In August 1914, he and his younger brother Conrad joined the 17th Brunswick Hussar Regiment (Braunschweigisches Husaren-Regiment Nr. 17), one of several Prussian hussar regiments which used a skull and crossbones symbol and were known as "Death's Head Hussars." In January 1915, he accompanied his unit to the front in southern Alsace.

== Early Flying Service ==

Walter von Bülow-Bothkamp was commissioned as a Leutnant (lieutenant) in April 1915 and applied for pilot's training in the Luftstreitkräfte (Imperial German Air Service). Along with his brother Conrad, he trained in Replacement Division 5 in Hanover through 15 September 1915.

Bülow-Bothkamp was originally posted to Feldflieger Abteilung 22, which was an aviation squadron organized for aerial reconnaissance, observation, and direction of artillery on the Western Front. Although flying an AEG G.II two-seated observation plane, he managed to down enemy two seaters on consecutive days, 10 and 11 October 1915.

After an award of the Iron Cross First Class for his victories in October, his transfer to Flieger-Abteilung 300 took him to the Middle East to continue his reconnaissance duties in support of a German ally, the Ottoman Empire. He flew on the Palestinian front and was wounded on 13 June 1916. In a letter home from the hospital in Jerusalem, he joked about his shoulder wound being as inconsequential as a dueling scar suffered at university.

After his discharge from hospital, he won twice more near El Arish, with a fifth victory unconfirmed.

He earned a transfer to piloting fighter planes. He left Flieger-Abteilung 300 and joined a Prussian fighter squadron on the Western Front, Jagdstaffel 18. Bülow-Bothkamp shot down two enemy aircraft on 23 January 1917 and another the following day, to start his and his squadron's victory roll. By 10 May, when he transferred out of Jagdstaffel 18, his total stood at 13. He had been awarded both the Royal House Order of Hohenzollern and the Kingdom of Saxony's Military Order of Saint Henry while with the squadron.

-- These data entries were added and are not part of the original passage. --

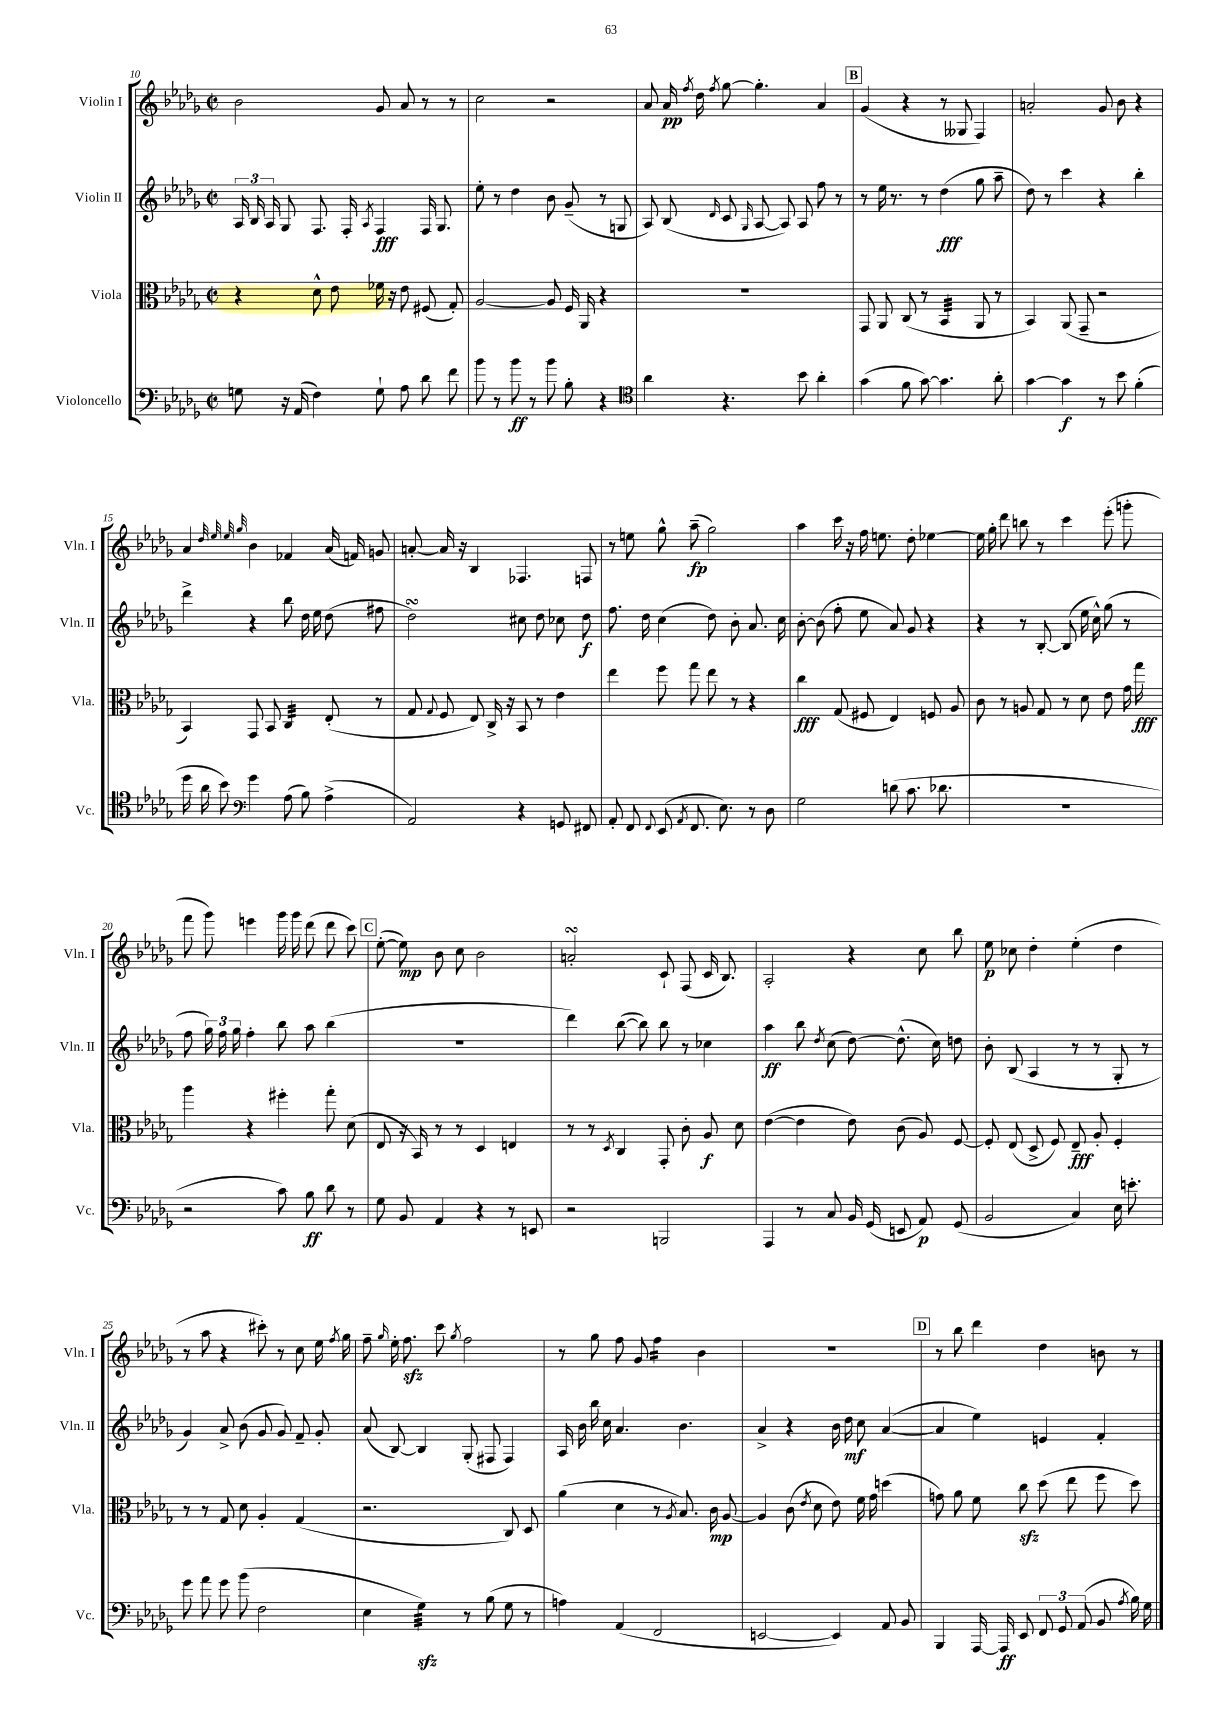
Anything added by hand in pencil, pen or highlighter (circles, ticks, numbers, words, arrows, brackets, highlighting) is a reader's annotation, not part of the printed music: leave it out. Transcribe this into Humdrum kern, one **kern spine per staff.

**kern	**kern	**kern	**kern
*staff4	*staff3	*staff2	*staff1
*clefF4	*clefC3	*clefG2	*clefG2
*k[b-e-a-d-g-]	*k[b-e-a-d-g-]	*k[b-e-a-d-g-]	*k[b-e-a-d-g-]
*M2/2	*M2/2	*M2/2	*M2/2
*met(c|)	*met(c|)	*met(c|)	*met(c|)
8G	4r	24A-	2b-
.	.	24B-	.
.	.	24A-	.
16r	.	8G-	.
(16AA-	.	.	.
4F)	8d-^^	8.F	.
.	8e-	.	.
.	.	16F'	.
.	.	8qA-	.
8G`	16f-	4F	8g-
.	16r	.	.
8A-	8e-	.	8a-
8d-	(8F#	16F	8r
.	.	8.G-	.
8f	8G-')	.	8r
=	=	=	=
8b-	[2A-	8ee-'	2cc
8r	.	8r	.
8b-	.	4dd-	.
8r	.	.	.
8b-	8A-]	8b-	2r
8B-'	16F	(8g-~	.
.	16AA-	.	.
4r	4r	8r	.
.	.	8G	.
=	=	=	=
*clefC4	*	*	*
4a-	1r	8A-)	8a-
.	.	(8B-	16a-
.	.	.	8qff
.	.	.	16dd-
.	.	16qqd-	8qff
4.r	.	8c	[8gg-
.	.	16qqG-	.
.	.	[8A-	4.gg-']
.	.	8A-])	.
8b-	.	8A-	.
4a-'	.	8ff	4a-
.	.	8r	.
=	=	=	=
(4g-	8GG-	8r	(4g-
.	8AA-	16ee-	.
.	.	8.r	.
8f	(8C	.	4r
[8g-)	8r	8r	.
4.g-]	4BB-	(4dd-	8r
.	.	.	8G--
.	8AA-	8gg-	4F)
8a-'	8r	8aa-~	.
=	=	=	=
[4g-	4BB-)	8dd-)	2a'
.	.	8r	.
4g-]	(8AA-	4ccc	.
.	8GG-~	.	.
8r	2r	4r	8g-
8b-	.	.	8b-
(4f'	.	4bb-'	4r
=	=	=	=
16dd-	4BB-)	4ddd-^	4a-
16a-	.	.	.
8b-)	.	.	.
*clefF4	*	*	*
.	.	.	32qqdd-
.	.	.	32qqee-
.	.	.	32qqee-
.	.	.	32qqgg-
4g-	8GG-	4r	4b-
.	8BB-	.	.
(8A-	4C	8bb-	4f-
8B-)	.	16dd-	.
.	.	16ee-	.
(4A-^	(8E-'	(8dd-	(16a-
.	.	.	16f)
.	8r	8ff#	8g
=	=	=	=
2AA-)	8G-	2dd-)	[8a'
.	8qqG-	.	.
.	8F	.	16a]
.	.	.	16r
.	8E-)	.	4B-
.	16C^	.	.
.	16r	.	.
4r	8BB-	8cc#	4.F-
.	8r	8dd-	.
8GG	4e-	8cc-	.
8FF#	.	8dd-	8F
=	=	=	=
8AA-'	4ee-	8.ff	8r
8FF	.	.	8ee
.	.	16dd-	.
8qqFF	.	.	.
(8EE-	8ff	(4cc	8gg-^^
8qAA-	.	.	.
8.FF	8gg-	.	(8aa-~
.	8ee-	8dd-)	2gg-)
8.E-)	.	.	.
.	8r	8b-'	.
8r	4r	8.a-	.
8D-	.	.	.
.	.	16cc	.
=	=	=	=
2G-	4cc	[8b-'	4aa-
.	.	(8b-]	.
.	(8G-	8ff'	16ccc
.	.	.	16r
.	8F#	8ee-	16ff
.	.	.	8.ee
(8d	4E-)	8a-)	.
8.c	.	8g-	8dd-'
.	8F	4r	[4ee-
8.d-	.	.	.
.	8A-	.	.
=	=	=	=
1r	8c	4r	16ee-]
.	.	.	16gg-'
.	8r	.	8ddd-
.	8A	8r	8bb
.	8G-	[8B-'	8r
.	8r	(8B-]	4ccc
.	8d-	16ee-	.
.	.	16cc^^)	.
.	8e-	(8gg-	(8eee-'
.	16g-	8r	8ggg'
.	16gg-	.	.
=	=	=	=
2r	4aa-	8ff	8fff
.	.	24gg-)	8ggg-)
.	.	24ff	.
.	.	24gg-	.
.	4r	4ff'	4eee
8c)	4ff#'	8bb-	16ggg-
.	.	.	16ggg-
8B-	.	8aa-	(8ddd-
8d-	8gg-'	(4bb-	8ddd-
8r	(8d-	.	8ccc)
=	=	=	=
8G-	8E-	1r	([8ee-'
8BB-	16r	.	8ee-])
.	16BB-)	.	.
4AA-	8r	.	8b-
.	8r	.	8cc
4r	4D-	.	2b-
8r	4E	.	.
8EE	.	.	.
=	=	=	=
2r	8r	4ddd-)	2a'
.	8r	.	.
.	8qD-	.	.
.	4C	([8bb-	.
.	.	8bb-])	.
2BBB	8GG-'	8bb-	8c`
.	8c'	8r	(8F
.	8A-	4cc-	16c
.	.	.	8.B-)
.	8d-	.	.
=	=	=	=
4AAA-	([4e-	4aa-	2A-'
8r	4e-]	8bb-	.
.	.	8qdd-	.
8C	.	(8cc	.
16BB-	8e-)	[8dd-)	4r
(16GG-	.	.	.
8EE	(8c	(8.dd-^^]	.
8AA-)	8A-)	.	8cc
.	.	16cc)	.
(8GG-	[8F	8dd	8bb-
=	=	=	=
2BB-	8F']	8b-'	8ee-
.	(8E-	(8B-	8cc-
.	8D-^	4A-	4dd-'
.	8F)	.	.
4C)	8E-~	8r	(4ee-'
.	8A-'	8r	.
16E-	4F'	8G-'	4dd-
8.e'	.	.	.
.	.	8r	.
=	=	=	=
8g-	8r	4g-)	8r
8a-	8r	.	8aa-
8g-	8G-	8a-^	4r
(8b-	8d-	(8b-	.
2F	4A-'	8g-	8ccc#')
.	.	8g-)	8r
.	(4G-	8f~	8cc
.	.	8g-'	16ee-
.	.	.	8qff
.	.	.	16gg-
=	=	=	=
4E-	2.r	(8a-	8ff~
.	.	.	16qqgg-
.	.	[8B-)	16ee-'
.	.	.	8.ff
4G-)	.	4B-]	.
.	.	.	8ccc
.	.	.	8qgg-
8r	.	(8G-'	2ff
(8B-	.	8F#	.
8G-	8C)	4F#)	.
8r	8D-	.	.
=	=	=	=
4A)	(4a-	16A-	8r
.	.	16b-	.
.	.	16bb-	8gg-
.	.	16cc	.
(4AA-	4d-	4.a-	8ff
.	.	.	8g-
2FF	8r	.	4ff
.	8qA-	.	.
.	8.B-)	4.b-	.
.	.	.	4b-
.	16c	.	.
.	[8A-	.	.
=	=	=	=
[2EE	4A-]	4a-^	1r
.	(8c	4r	.
.	8qe-	.	.
.	8d-	.	.
4EE])	8e-)	16b-	.
.	.	16dd-	.
.	16f	8cc	.
.	16g-	.	.
8AA-	(4dd	([4a-	.
8BB-	.	.	.
=	=	=	=
4BBB-	8g)	4a-]	8r
.	8a-	.	8bb-
[16AAA-	8f	4ee-)	4ddd-
16AAA-]	.	.	.
8EE-	8cc	.	.
12FF	(8dd-	4e	4dd-
12GG-	.	.	.
.	8ee-	.	.
(12AA-	.	.	.
8BB-	8ff	4f'	8b
8qA-	.	.	.
16B-)	8dd-)	.	8r
16G-	.	.	.
==	==	==	==
*-	*-	*-	*-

== Appointed to Leadership ==

He was then appointed Commanding Officer of Jagdstaffel 36. He promptly shot down two French observation balloons at Bouvancourt on 21 May 1917. A hip wound kept him from scoring for a while, before he began a steady accumulation of triumphs that would extend from 6 July to 2 December. During this stretch, on 8 October, after 21 victories, he was awarded the highest decoration of both Prussia and the German Empire, the Pour le Merite. On 29 October, he went on leave until 7 November, leaving Hans Hoyer in temporary command of the squadron.

On 2 December, he killed Lieutenant Harry G. E. Luchford of No. 20 Squadron RAF when he shot down his Bristol F.2 Fighter. This was Bülow-Bothkamp's 28th and final victory.

On 13 December 1917, he was transferred to being Commanding Officer of a more prestigious unit, Jagdstaffel 2, Oswald Boelcke's old unit. On 6 January 1918, Walter von Bülow-Bothkamp led his wingmen into a dogfight against No. 23 and No. 70 Squadrons of the Royal Flying Corps near Ypres. He did not survive. RFC aces Captain Frank G. Quigley and Captain William M. Fry are believed to be his conquerors.

Walter was buried in his family chateau's cemetery. He joined his brother Friedrich, killed in action in 1914. Within the year, Conrad would join them.

==Decorations and awards==
- Kingdom of Prussia:
  - Pour le Merite (8 October 1917)
  - Royal House Order of Hohenzollern, Knight's Cross with Swords
  - Iron Cross 1st class (October 1915) and 2nd class (April 1915)
- Grand Duchy of Mecklenburg-Schwerin: Military Merit Cross 2nd Class
- Kingdom of Saxony: Military Order of Saint Henry, Knight's Cross
- Austria-Hungary: Military Merit Cross, 3rd Class with War Decoration
- Ottoman Empire: War Medal (Harp Madalyası) (1916 during service in Palestine)

As an officer of a Brunswick regiment and recipient of the Iron Cross, he would likely also have been awarded the duchy's War Merit Cross, but most of the records of that award were lost.